Page:Denikine - La décomposition de l'armée et du pouvoir, 1922.djvu/168

Le texte de cette page a été corrigé et est conforme au fac-similé.


CHAPITRE XVII

« La démocratisation de l’armée » : administration, service, vie intérieure.


Pour réaliser la « démocratisation de l’armée » et, en général la réforme de l’administration militaire « conformément au nouveau régime », Goutchkov constitua une commission sous la présidence de l’ancien ministre de la Guerre, Polivanov[1]. Elle comprenait des représentants de la commission de la Guerre de la Douma d’Empire et des membres du Soviet. Auprès du ministère de la Marine fonctionnait une commission analogue, présidée par un membre notoire de la Douma, Savitch. Je connais mieux le travail de la première de ces deux commissions, c’est à elle, par conséquent, que je m’arrêterai ici. Avant d’être confirmés, les projets de loi élaborés par la commission de Polivanov étaient soumis à l’examen de la section militaire du Comité Exécutif du Soviet, celle-ci jouissant d’une grande influence et même légiférant quelquefois à ses risques et périls.

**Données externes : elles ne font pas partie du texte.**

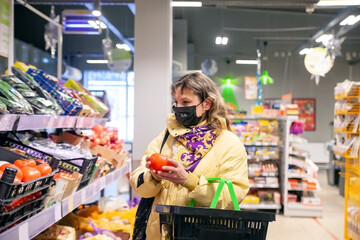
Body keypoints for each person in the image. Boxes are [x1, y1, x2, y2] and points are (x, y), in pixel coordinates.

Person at [130, 72, 249, 239]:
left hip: (202, 233)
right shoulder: (166, 137)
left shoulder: (229, 143)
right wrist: (153, 177)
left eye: (185, 102)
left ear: (207, 104)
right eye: (176, 102)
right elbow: (139, 184)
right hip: (160, 233)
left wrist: (189, 181)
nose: (178, 108)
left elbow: (234, 195)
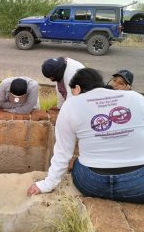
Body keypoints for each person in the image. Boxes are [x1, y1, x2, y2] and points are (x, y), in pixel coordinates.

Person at [27, 68, 144, 204]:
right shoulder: (136, 98)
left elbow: (63, 152)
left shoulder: (70, 105)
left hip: (91, 183)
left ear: (77, 88)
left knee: (76, 162)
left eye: (72, 92)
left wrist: (47, 185)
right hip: (138, 185)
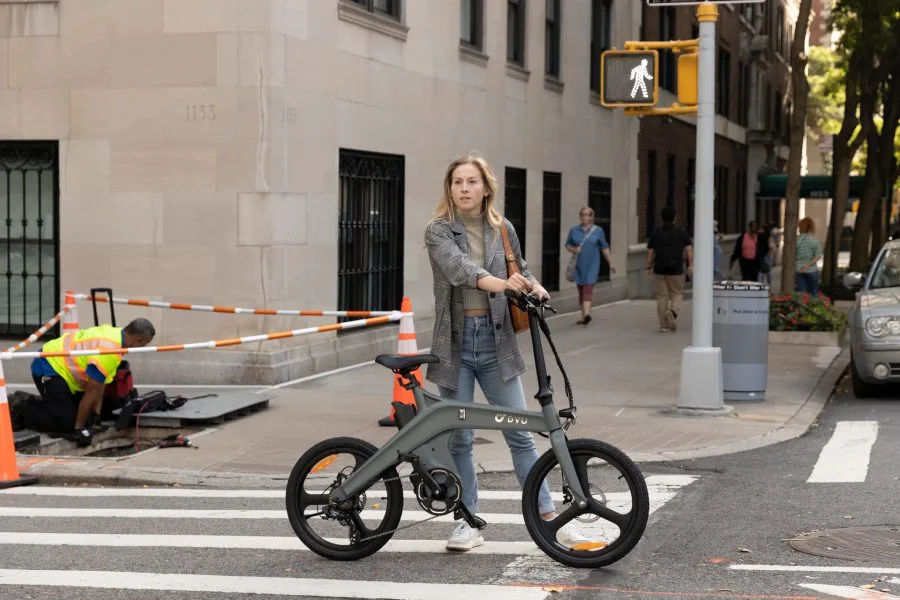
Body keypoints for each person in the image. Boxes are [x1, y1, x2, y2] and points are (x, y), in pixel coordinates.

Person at [424, 152, 592, 552]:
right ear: (450, 188)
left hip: (497, 344)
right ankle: (467, 522)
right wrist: (503, 284)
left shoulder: (503, 229)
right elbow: (459, 269)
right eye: (457, 182)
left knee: (520, 435)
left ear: (486, 188)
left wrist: (534, 286)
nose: (463, 189)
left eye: (471, 182)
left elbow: (521, 268)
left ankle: (552, 519)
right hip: (456, 344)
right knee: (460, 438)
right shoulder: (438, 230)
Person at [23, 318, 156, 446]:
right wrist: (79, 428)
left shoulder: (115, 336)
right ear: (139, 340)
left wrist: (96, 418)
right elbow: (92, 390)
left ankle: (51, 405)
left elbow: (100, 384)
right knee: (67, 426)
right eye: (145, 344)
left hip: (62, 369)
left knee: (83, 417)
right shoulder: (109, 350)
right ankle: (20, 407)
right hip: (48, 366)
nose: (144, 347)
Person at [565, 207, 615, 325]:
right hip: (579, 264)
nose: (584, 217)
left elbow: (604, 247)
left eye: (587, 215)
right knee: (581, 290)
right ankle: (583, 317)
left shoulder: (598, 231)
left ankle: (587, 314)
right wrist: (574, 249)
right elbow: (567, 245)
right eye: (582, 214)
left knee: (588, 289)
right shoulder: (574, 230)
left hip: (592, 264)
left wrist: (611, 263)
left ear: (592, 217)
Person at [646, 206, 693, 332]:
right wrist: (690, 265)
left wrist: (648, 267)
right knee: (677, 293)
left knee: (662, 296)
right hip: (676, 269)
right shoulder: (681, 232)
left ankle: (663, 325)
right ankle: (672, 312)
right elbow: (689, 249)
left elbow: (650, 252)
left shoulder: (656, 232)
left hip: (659, 269)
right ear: (675, 218)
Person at [796, 217, 824, 295]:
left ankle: (802, 306)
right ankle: (813, 306)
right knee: (814, 293)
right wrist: (808, 265)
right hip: (812, 270)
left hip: (799, 269)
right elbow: (818, 256)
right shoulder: (814, 241)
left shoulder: (796, 240)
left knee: (801, 294)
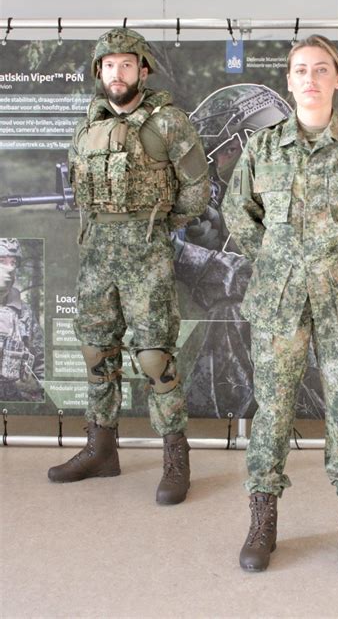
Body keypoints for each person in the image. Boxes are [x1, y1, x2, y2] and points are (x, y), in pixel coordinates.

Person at [222, 35, 338, 572]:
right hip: (279, 300)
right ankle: (262, 520)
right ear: (289, 79)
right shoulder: (263, 148)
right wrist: (277, 259)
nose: (310, 78)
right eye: (300, 69)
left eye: (321, 69)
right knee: (273, 410)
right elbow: (238, 212)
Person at [47, 28, 210, 505]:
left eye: (126, 64)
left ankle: (175, 458)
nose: (117, 73)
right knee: (96, 351)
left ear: (143, 70)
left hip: (146, 255)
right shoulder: (89, 124)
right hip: (97, 252)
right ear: (99, 72)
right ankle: (101, 448)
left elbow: (197, 190)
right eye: (108, 65)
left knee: (155, 358)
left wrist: (157, 226)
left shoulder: (168, 122)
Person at [0, 238, 44, 402]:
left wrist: (39, 389)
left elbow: (41, 363)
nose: (10, 268)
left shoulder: (24, 313)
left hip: (15, 403)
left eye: (13, 263)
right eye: (2, 261)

Aucun historien futur de l’armée russe ne pourra passer sous silence la commission de Polivanov, cette institution fatale dont l’empreinte apparaît sur toutes les mesures sans exception qui ont causé la perte de l’armée. Avec un cynisme inouï, frisant la trahison, cette institution, qui comprenait beaucoup de généraux et d’officiers nommés par le Ministre de la Guerre, pas à pas, jour par jour, mettait en pratique des idées néfastes et détruisait les assises rationnelles du régime militaire. Il arrivait souvent que bien avant d’être confirmés, tels projets de loi pénétrassent dans la presse et dans l’armée ; rejetés plus tard, par le Gouvernement, comme démagogiques, ces projets faisaient cependant leur chemin parmi les soldats et y faisaient naître la tendance à exercer une pression sur le Gouvernement. Les membres militaires de la commission semblaient rivaliser entre eux à qui flatterait plus servilement le nouveau pouvoir en apportant à ses idées destructrices l’appui de leur autorité. Des personnes qui avaient assisté aux travaux de la commission en qualité de rapporteurs m’ont raconté que des civils y ont quelquefois élevé la voix contre des décisions hasardées, mais que les militaires, eux, ne protestaient presque jamais.

  1. Mort en 1920, à Riga, où il prenait part, en qualité d’expert du Gouvernement des Soviets, aux négociations de paix avec la Pologne.